● **INSTRUCTIONS FOR THE TASK**: Return the lines of the material below exactly, beginning with the line that has "X115200000Y-27800000D02*" in it and finishing with the line that has "OUT = mfhi_div;" in it. Leave all pictures aside.

● **SUPPLIED RECORDS**:
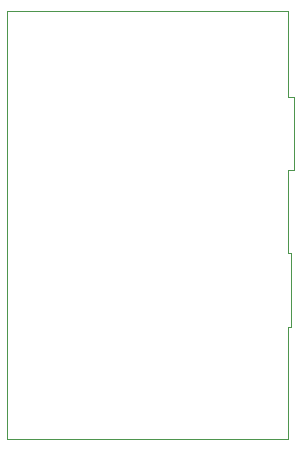
<source format=gm1>
G04 #@! TF.GenerationSoftware,KiCad,Pcbnew,(5.0.2)-1*
G04 #@! TF.CreationDate,2019-05-04T17:06:02+02:00*
G04 #@! TF.ProjectId,Cowbell_mini,436f7762-656c-46c5-9f6d-696e692e6b69,v0.4*
G04 #@! TF.SameCoordinates,Original*
G04 #@! TF.FileFunction,Profile,NP*
%FSLAX46Y46*%
G04 Gerber Fmt 4.6, Leading zero omitted, Abs format (unit mm)*
G04 Created by KiCad (PCBNEW (5.0.2)-1) date 5/4/2019 5:06:02 PM*
%MOMM*%
%LPD*%
G01*
G04 APERTURE LIST*
%ADD10C,0.025400*%
G04 APERTURE END LIST*
D10*
X138950000Y-35050000D02*
X138950000Y-27800000D01*
X138950000Y-35050000D02*
X139450000Y-35050000D01*
X139450000Y-41300000D02*
X139450000Y-35050000D01*
X138950000Y-48300000D02*
X138950000Y-41300000D01*
X139200000Y-48300000D02*
X138950000Y-48300000D01*
X139200000Y-54550000D02*
X139200000Y-48300000D01*
X138950000Y-54550000D02*
X139200000Y-54550000D01*
X138950000Y-41300000D02*
X139450000Y-41300000D01*
X115200000Y-27800000D02*
X115200000Y-64050000D01*
X138950000Y-27800000D02*
X115200000Y-27800000D01*
X138950000Y-64050000D02*
X138950000Y-54550000D01*
X115200000Y-64050000D02*
X138950000Y-64050000D01*
M02*

</source>
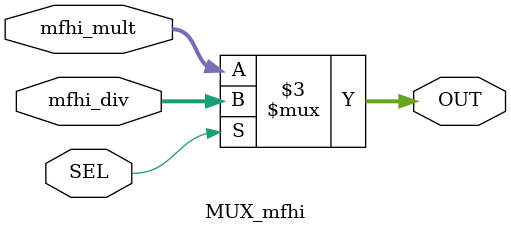
<source format=v>
module MUX_mfhi (
    input SEL,
    input [31:0] mfhi_mult,
    input [31:0] mfhi_div, 
    output reg [31:0] OUT
);

    always @(*) begin

        if (SEL)
            OUT = mfhi_div;
        else
            OUT = mfhi_mult;

    end

endmodule
</source>
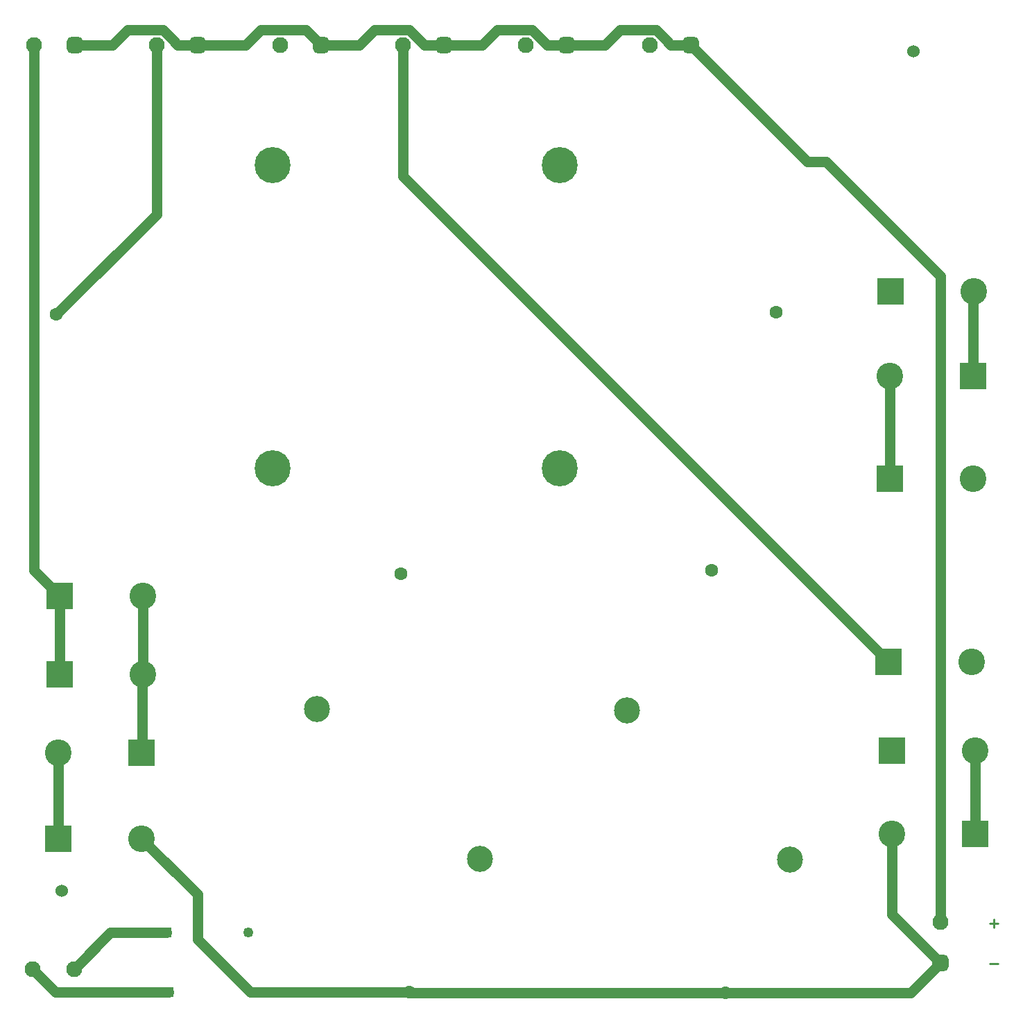
<source format=gbr>
%TF.GenerationSoftware,Altium Limited,Altium Designer,24.10.1 (45)*%
G04 Layer_Physical_Order=1*
G04 Layer_Color=255*
%FSLAX45Y45*%
%MOMM*%
%TF.SameCoordinates,FE7F3FAC-07A9-46B7-8817-9A63D08EFC34*%
%TF.FilePolarity,Positive*%
%TF.FileFunction,Copper,L1,Top,Signal*%
%TF.Part,Single*%
G01*
G75*
%TA.AperFunction,Conductor*%
%ADD10C,1.27000*%
%TA.AperFunction,NonConductor*%
%ADD11C,0.25400*%
%TA.AperFunction,ViaPad*%
%ADD12C,1.52400*%
%TA.AperFunction,ComponentPad*%
G04:AMPARAMS|DCode=13|XSize=1.95mm|YSize=1.95mm|CornerRadius=0.4875mm|HoleSize=0mm|Usage=FLASHONLY|Rotation=180.000|XOffset=0mm|YOffset=0mm|HoleType=Round|Shape=RoundedRectangle|*
%AMROUNDEDRECTD13*
21,1,1.95000,0.97500,0,0,180.0*
21,1,0.97500,1.95000,0,0,180.0*
1,1,0.97500,-0.48750,0.48750*
1,1,0.97500,0.48750,0.48750*
1,1,0.97500,0.48750,-0.48750*
1,1,0.97500,-0.48750,-0.48750*
%
%ADD13ROUNDEDRECTD13*%
%ADD14C,1.95000*%
%ADD15C,1.60000*%
%ADD16C,3.25000*%
%ADD17R,3.25000X3.25000*%
%ADD18C,3.18000*%
%ADD19C,4.40000*%
%ADD20C,1.25000*%
%ADD21R,1.25000X1.25000*%
G04:AMPARAMS|DCode=22|XSize=1.95mm|YSize=1.95mm|CornerRadius=0.4875mm|HoleSize=0mm|Usage=FLASHONLY|Rotation=90.000|XOffset=0mm|YOffset=0mm|HoleType=Round|Shape=RoundedRectangle|*
%AMROUNDEDRECTD22*
21,1,1.95000,0.97500,0,0,90.0*
21,1,0.97500,1.95000,0,0,90.0*
1,1,0.97500,0.48750,0.48750*
1,1,0.97500,0.48750,-0.48750*
1,1,0.97500,-0.48750,-0.48750*
1,1,0.97500,-0.48750,0.48750*
%
%ADD22ROUNDEDRECTD22*%
D10*
X977900Y4360200D02*
Y5312700D01*
X11137900Y1430401D02*
X11734800Y833501D01*
X11137900Y1430401D02*
Y2413000D01*
X12153900D02*
Y3429000D01*
X11112500Y6743700D02*
Y8001000D01*
X12134850Y8007350D02*
Y9023350D01*
X12141200Y9029700D01*
X12128500Y8001000D02*
X12134850Y8007350D01*
X9105900Y469900D02*
X11371199D01*
X11734800Y833501D01*
X5245100Y482600D02*
X5251414Y476286D01*
X5274749D01*
X5281135Y469900D01*
X9105900D01*
X3306700Y482600D02*
X5245100D01*
X5172901Y10439500D02*
X11099800Y4512600D01*
X5172901Y10439500D02*
Y12039600D01*
X939800Y8750300D02*
X2163001Y9973500D01*
Y12039600D01*
X927100Y482600D02*
X2306700D01*
X647700Y762000D02*
X927100Y482600D01*
X1155700Y762000D02*
X1600200Y1206500D01*
X2281300D01*
X2662893Y1126407D02*
Y1671907D01*
X1981200Y2353600D02*
X2662893Y1671907D01*
Y1126407D02*
X3306700Y482600D01*
X965200Y2353600D02*
Y3399500D01*
X1987550Y3405850D02*
Y4353850D01*
X1981200Y3399500D02*
X1987550Y3405850D01*
Y4353850D02*
X1993900Y4360200D01*
Y5312700D01*
X664400Y5626200D02*
Y12039600D01*
Y5626200D02*
X977900Y5312700D01*
X1164400Y12039600D02*
X1626105D01*
X1812505Y12226000D01*
X2240210D01*
X2349401Y12116809D01*
Y12113995D02*
Y12116809D01*
Y12113995D02*
X2423796Y12039600D01*
X2663000D01*
X3249249D01*
X3435649Y12226000D02*
X3987899D01*
X3249249Y12039600D02*
X3435649Y12226000D01*
X3987899D02*
X4174300Y12039600D01*
X5359301Y12113995D02*
X5433696Y12039600D01*
X5359301Y12113995D02*
Y12116809D01*
X5250110Y12226000D02*
X5359301Y12116809D01*
X4822405Y12226000D02*
X5250110D01*
X4636005Y12039600D02*
X4822405Y12226000D01*
X5433696Y12039600D02*
X5672899D01*
X4174300D02*
X4636005D01*
X6321005Y12226000D02*
X6748710D01*
X6857901Y12116809D01*
Y12113995D02*
Y12116809D01*
X6134605Y12039600D02*
X6321005Y12226000D01*
X6857901Y12113995D02*
X6932296Y12039600D01*
X5672899D02*
X6134605D01*
X6932296D02*
X7171500D01*
X7639555D02*
X7825955Y12226000D01*
X7171500Y12039600D02*
X7639555D01*
X8443596D02*
X8682800D01*
X8369201Y12113995D02*
X8443596Y12039600D01*
X8369201Y12113995D02*
Y12116809D01*
X8260010Y12226000D02*
X8369201Y12116809D01*
X7825955Y12226000D02*
X8260010D01*
X8682800Y12039600D02*
X10104182Y10618217D01*
X10334406D01*
X11734800Y9217824D01*
Y1333500D02*
Y9217824D01*
D11*
X12331700Y825500D02*
X12433267D01*
X12331700Y1320783D02*
X12433267D01*
X12382483Y1371567D02*
Y1270000D01*
D12*
X1003300Y1714500D02*
D03*
X11404600Y11963400D02*
D03*
D13*
X1164400Y12039600D02*
D03*
X7171500D02*
D03*
X8682800D02*
D03*
X2663000D02*
D03*
X4174300D02*
D03*
X5672899D02*
D03*
D14*
X664400D02*
D03*
X1155700Y762000D02*
D03*
X647700D02*
D03*
X6671500Y12039600D02*
D03*
X8182800D02*
D03*
X2163001D02*
D03*
X3674300D02*
D03*
X5172901D02*
D03*
X11734800Y1333500D02*
D03*
D15*
X9728200Y8775700D02*
D03*
X5245100Y482600D02*
D03*
X5143500Y5588000D02*
D03*
X9105900Y469900D02*
D03*
X8940800Y5626100D02*
D03*
X939800Y8750300D02*
D03*
D16*
X1981200Y2353600D02*
D03*
X1993900Y4360200D02*
D03*
Y5312700D02*
D03*
X965200Y3399500D02*
D03*
X11137900Y2413000D02*
D03*
X12153900Y3429000D02*
D03*
X12115800Y4512600D02*
D03*
X12128500Y6743700D02*
D03*
X11112500Y8001000D02*
D03*
X12141200Y9029700D02*
D03*
D17*
X965200Y2353600D02*
D03*
X977900Y4360200D02*
D03*
Y5312700D02*
D03*
X1981200Y3399500D02*
D03*
X12153900Y2413000D02*
D03*
X11137900Y3429000D02*
D03*
X11099800Y4512600D02*
D03*
X11112500Y6743700D02*
D03*
X12128500Y8001000D02*
D03*
X11125200Y9029700D02*
D03*
D18*
X7910700Y3922900D02*
D03*
X9894700Y2096900D02*
D03*
X6110100Y2109600D02*
D03*
X4126100Y3935600D02*
D03*
D19*
X7084000Y6874900D02*
D03*
X3584000D02*
D03*
X7084000Y10574900D02*
D03*
X3584000D02*
D03*
D20*
X3306700Y482600D02*
D03*
X3281300Y1206500D02*
D03*
D21*
X2306700Y482600D02*
D03*
X2281300Y1206500D02*
D03*
D22*
X11734800Y833501D02*
D03*
%TF.MD5,49c67fd33df6489667318ee83d4401ca*%
M02*

</source>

● **YOUR SOLUTION**:
X115200000Y-27800000D02*
X115200000Y-64050000D01*
X138950000Y-27800000D02*
X115200000Y-27800000D01*
X138950000Y-64050000D02*
X138950000Y-54550000D01*
X115200000Y-64050000D02*
X138950000Y-64050000D01*
M02*

</source>
<source format=v>
module MUX_mfhi (
    input SEL,
    input [31:0] mfhi_mult,
    input [31:0] mfhi_div, 
    output reg [31:0] OUT
);

    always @(*) begin

        if (SEL)
            OUT = mfhi_div;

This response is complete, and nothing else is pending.